In the U.S. and Europe, we have witnessed some of the highest paid executives earning their bonuses by approaching governments on bended knee.


Here in Canada, we had a similar spectacle with GM and Chrysler.


The second attitude to the growing inequality is to get mad. Lots of people do this, pointing out the problem and complaining about it, but not suggesting anything constructive.


The third attitude is to try to get even. In the past, growing dissatisfaction with vast social inequity has triggered violence like the French and Russian revolutions.


But these did not produce great results. It is all too easy for a new upper class to emerge after all the terror and injustice of revolution.

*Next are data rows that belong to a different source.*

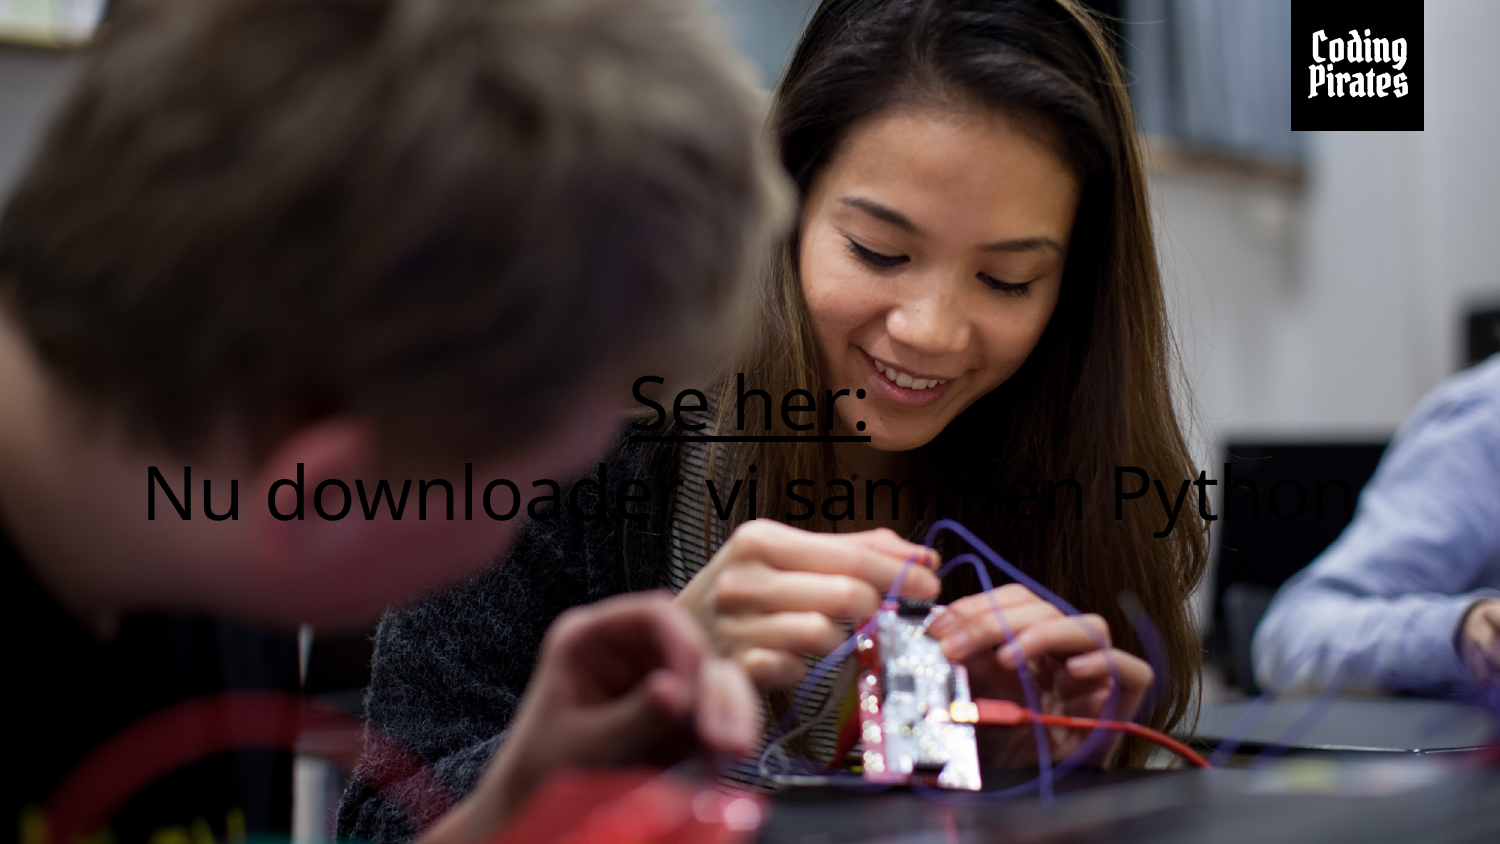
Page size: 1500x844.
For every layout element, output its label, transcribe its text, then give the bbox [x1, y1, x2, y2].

title Se her: Nu downloader vi sammen Python [68, 231, 1432, 660]
picture [0, 0, 1500, 844]
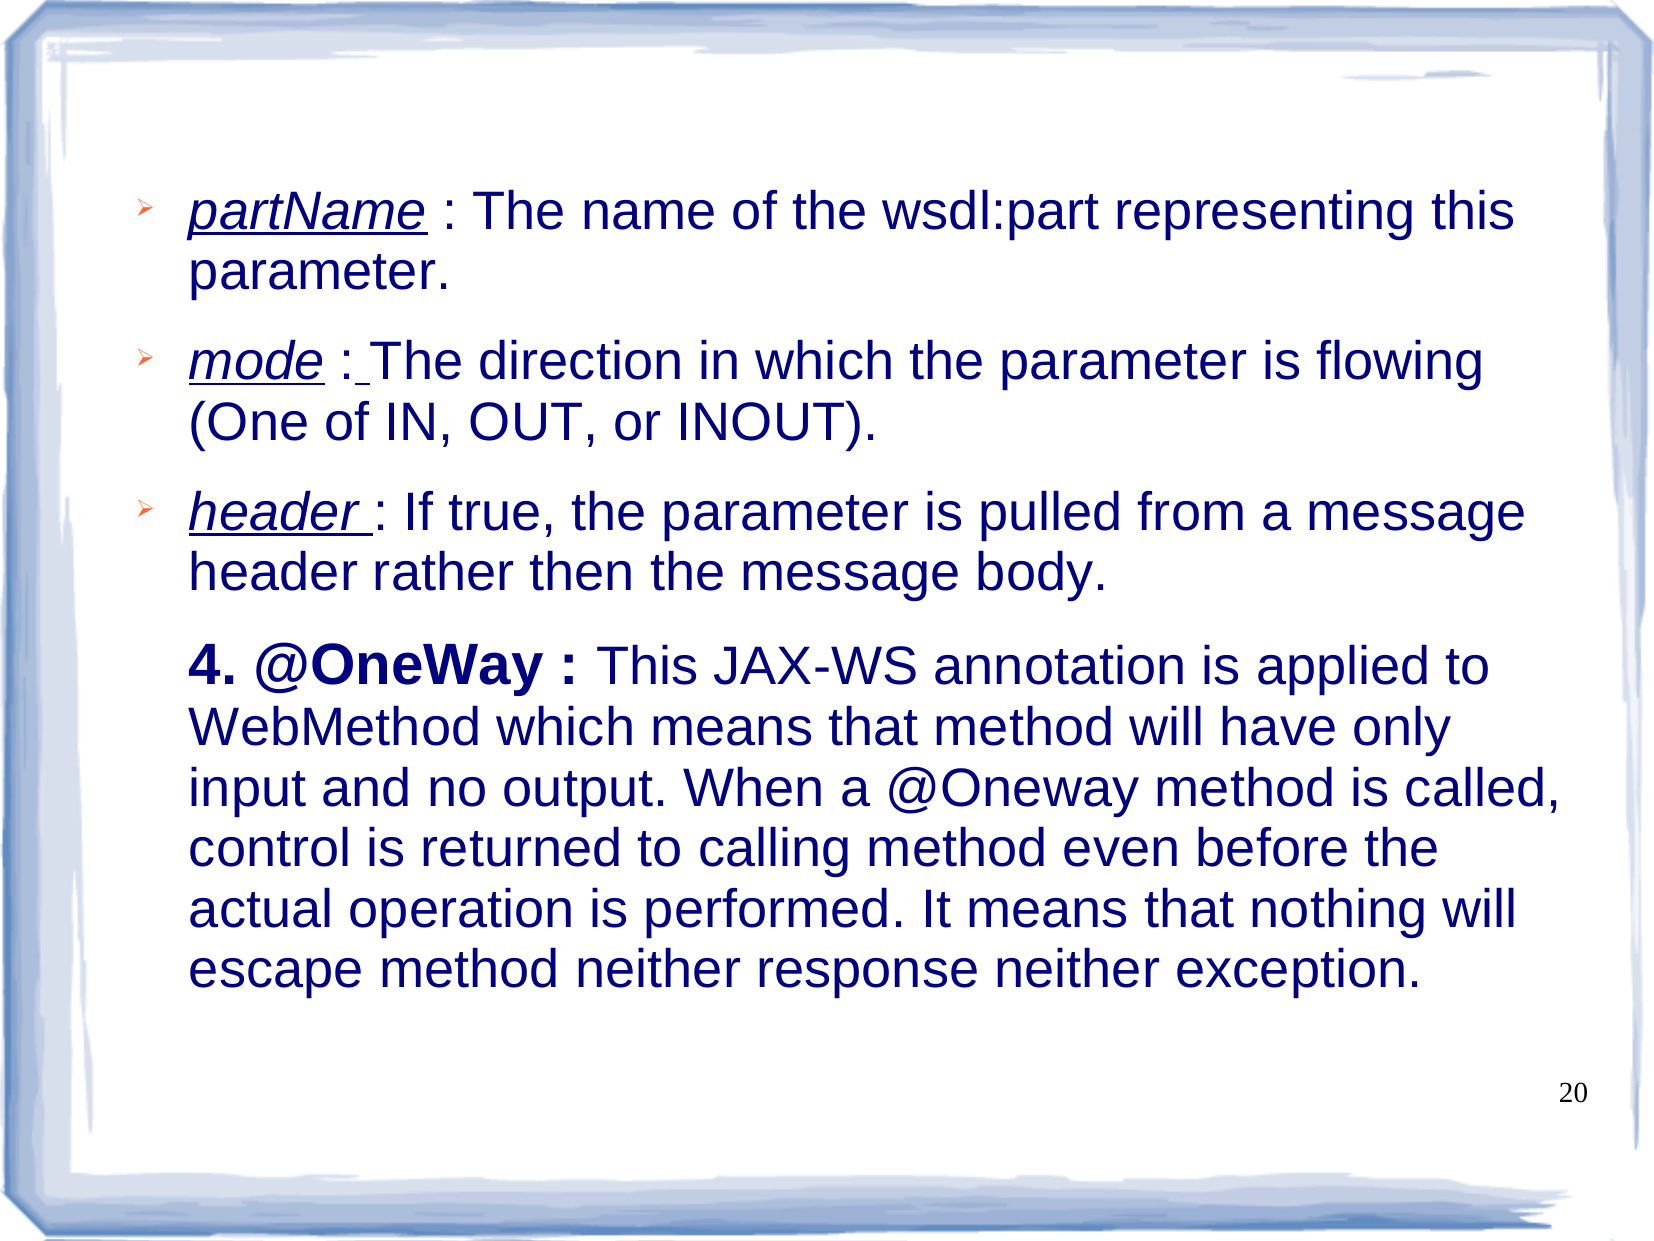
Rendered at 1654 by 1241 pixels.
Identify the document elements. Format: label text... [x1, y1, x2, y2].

The final attitude to growing inequality is to advocate something effective.


One measure is to look at the way the decisions to grant those huge executive payouts are made. Giving shareholders more of a voice in those decisions and executives themselves less might produce lower compensation.


In Britain, shareholders now have the power to call a special meeting to change executives. This has not yet actually occurred, but the threat is there.


There are proposals to tie executive bonuses to company performance as measured by accounting, rather than to stock performance, as often happens now.


But it is not clear that it is always in shareholders' interests to reduce executive compensation. For today's massive, global companies, even multi-million dollar executive paychecks are not a huge expense.


Shareholders who are willing to pay top dollar for top decision making may be getting a good deal. But to me, even if that is true, we still need to reduce inequality.


What someone is worth as a person should not be just governed by what the market will bear. For example, a person who is too handicapped to work at all is not worthless.


This brings me to the second type of measure which could reduce inequality. This is the imposition of higher taxes on very high incomes.


Obviously, raising taxes on the wealthiest would have some tendency to make them want to move elsewhere. But the Scandinavian countries show that it is possible to have a considerably higher level of taxation than us, and a vibrant, healthy economy.


Higher taxes on the wealthiest would allow us to do things that make the country more attractive to business, like providing better education, roads, and health care.


The kind of executive we should be trying to attract might not like paying taxes, but would also not enjoy stepping over homeless people on the sidewalk.


We also ought to look at international co-operation in this area. If we can have international rules on tariffs and other trade measures, why not have rules to eliminate tax havens for the super rich?